Part 5 — Nexus SecOps LLM Controls Scoring

Control Score Gap
Nexus SecOps-181 (Inventory/approval) 1 No approval process described; IT team deployed without formal use case approval
Nexus SecOps-182 (PII filtering) 0 "Alert data sent directly without preprocessing" — critical failure
Nexus SecOps-183 (Prompt injection) 0 No defenses described
Nexus SecOps-184 (Hallucination mitigation) 0 No RAG, no citations, no grounding described
Nexus SecOps-185 (Human oversight) 0 "Analysts use recommendations directly without verification"
Nexus SecOps-186 (Citations) 0 No citation mechanism
Nexus SecOps-187 (Interaction logging) 3 Logs to local database — exists but not described as complete or auditable
Nexus SecOps-190 (Performance monitoring) 0 "No accuracy metrics are tracked"
Nexus SecOps-195 (Analyst training) 0 Not mentioned

Overall average: 0.44 / 5 — Non-Existent maturity.
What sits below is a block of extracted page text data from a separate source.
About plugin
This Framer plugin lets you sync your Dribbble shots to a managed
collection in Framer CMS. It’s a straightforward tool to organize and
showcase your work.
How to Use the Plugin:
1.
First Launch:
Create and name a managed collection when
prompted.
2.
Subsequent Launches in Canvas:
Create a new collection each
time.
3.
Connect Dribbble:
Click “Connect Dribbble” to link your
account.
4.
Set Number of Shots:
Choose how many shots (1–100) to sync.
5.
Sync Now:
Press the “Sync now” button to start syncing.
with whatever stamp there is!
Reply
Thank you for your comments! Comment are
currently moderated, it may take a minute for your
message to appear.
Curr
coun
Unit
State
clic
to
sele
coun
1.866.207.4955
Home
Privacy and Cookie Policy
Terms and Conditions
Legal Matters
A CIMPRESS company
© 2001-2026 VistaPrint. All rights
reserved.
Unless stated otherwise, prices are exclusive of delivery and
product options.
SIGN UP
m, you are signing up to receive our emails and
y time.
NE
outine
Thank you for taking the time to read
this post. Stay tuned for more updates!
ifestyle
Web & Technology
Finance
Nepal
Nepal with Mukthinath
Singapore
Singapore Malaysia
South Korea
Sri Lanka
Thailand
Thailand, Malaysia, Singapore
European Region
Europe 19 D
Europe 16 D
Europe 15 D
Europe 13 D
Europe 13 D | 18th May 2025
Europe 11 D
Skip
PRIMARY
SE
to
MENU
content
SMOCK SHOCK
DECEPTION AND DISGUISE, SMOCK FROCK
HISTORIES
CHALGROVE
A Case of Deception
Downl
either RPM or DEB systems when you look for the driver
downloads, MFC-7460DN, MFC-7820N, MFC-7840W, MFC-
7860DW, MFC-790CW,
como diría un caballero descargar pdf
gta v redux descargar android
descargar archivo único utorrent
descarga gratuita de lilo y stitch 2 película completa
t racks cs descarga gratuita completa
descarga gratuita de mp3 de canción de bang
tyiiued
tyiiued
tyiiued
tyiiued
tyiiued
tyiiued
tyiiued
This deployment would fail any serious security audit. The most critical gaps are PII filtering (data breach risk) and human oversight (over-reliance risk).


Scoring

Criteria Points
Part 1.1: Correctly identified injection location, goal, and 3 outcomes 15 pts
Part 1.2: Correctly assessed injection risk for ≥8 of 10 fields 10 pts
Part 1.3: Three defenses with accurate limitation analysis 10 pts
Part 2: Hallucination assessments correct for Responses A, B, C 20 pts
Part 3.1: PII correctly identified and categorized 10 pts
Part 3.2: PII masking pseudocode covers ≥6 PII types 10 pts
Part 4.1: Grounding assessment correct for ≥7 of 9 query types 10 pts
Part 4.3: Citation format includes all required elements 5 pts
Part 5: Nexus SecOps scoring accurate within ±1 for ≥7 of 9 controls 10 pts
Total 100 pts

Score ≥ 80: Ready to evaluate and govern LLM copilot deployments Score 60–79: Review Chapter 12; focus on prompt injection and hallucination risk Score < 60: Study LLM security fundamentals; the field moves fast and the risks are real


Lab 5 complete. You have finished the lab series.